Forum Discussion

SeanC's avatar
3 years ago

Auto Balanced Collector Groups need a rework

Currently, if a collector goes down the devices it was monitoring will only failover to other collectors in the group if doing so does not put them over the defined Rebalance Threshold on the ABCG.

This means you can't specify a Rebalance Threshold that allows instances to rebalance evenly across your collectors AND allow for instances to failover, it's one or the other which defeats the whole purpose and takes the Auto out of Auto Balance as to have collectors run in an n-1 highly available configuration means you have to specify a Rebalance Threshold value that is higher than the total instance count divided by the number of collectors minus one, then after a failover you have to adjust the Rebalance Threshold to a number close to the total number of instances divided by number of collectors, trigger a rebalance, wait, and then set the Rebalance Threshold back to total instance count divided by the number of collectors minus one.

Madness!

I propose keeping the Rebalance Threshold field but making it actually behave like it's name; when instance count is over the value, collector tries to offload instances to other collectors in the group.

BUT, allow instances from a failed collector to offload to collectors past that threshold value so that failover continues to work.

To address the concern of collectors being pushed past their capacity, add an additional field called Max Allowed Instances and only disallow instances to be offloaded to a collector if the instance count would push it past that value and trigger an alert in the event that that happens.

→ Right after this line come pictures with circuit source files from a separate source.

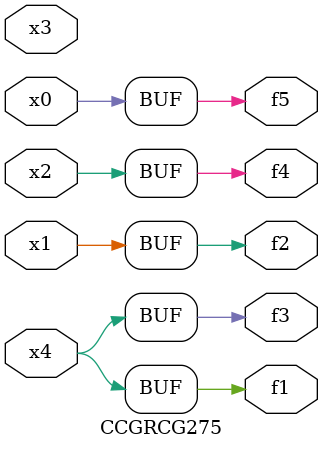
<source format=v>
module CCGRCG275(
	input x0, x1, x2, x3, x4,
	output f1, f2, f3, f4, f5
);
	assign f1 = x4;
	assign f2 = x1;
	assign f3 = x4;
	assign f4 = x2;
	assign f5 = x0;
endmodule

</source>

This will allow us to have HA configurations AND auto balancing of instances work at the same time, as well as alerting us to the fact that instances have not failed over when it happens so that steps can be taken to increase the sizing/number of collectors.

 

4 Replies

  • Anonymous's avatar
    Anonymous

    I like this. Sort of a "rebalance if over X" and "don't fail to me if it'll put me over Y".  X defines when to shed load and Y determines when to refuse shedded load.

  • @SeanC ABCG should not prevent failover even when the target collector is/would be above the rebalance threshold. If you're seeing this behavior I suggest reaching out to support to see if they can help you out.

  • On 9/23/2021 at 2:04 AM, Michael Rodrigues said:

    @SeanC ABCG should not prevent failover even when the target collector is/would be above the rebalance threshold. If you're seeing this behavior I suggest reaching out to support to see if they can help you out.

     

    We had an incident where instances didn't failover as expected so I raised a ticket.

    Support staff were the ones who advised me that collectors won't take instances over the threshold during a failover.

    I questioned the advice at the time as it was contrary to the way I interpreted the documentation but apparently the advice was verified with another engineer and is accurate.

    I guess I'll have to set up some tests and verify.

  • @SeanC I've spoken with the Collector development team about this. They've confirmed that my answer above is accurate.

    I'll speak to support about the confusion. Collector dev is also going to take a look at the ticket to see what went wrong in your portal with failover.

    I hope you didn't have to spend too much time doing your own verification on this. Sorry for any hassle.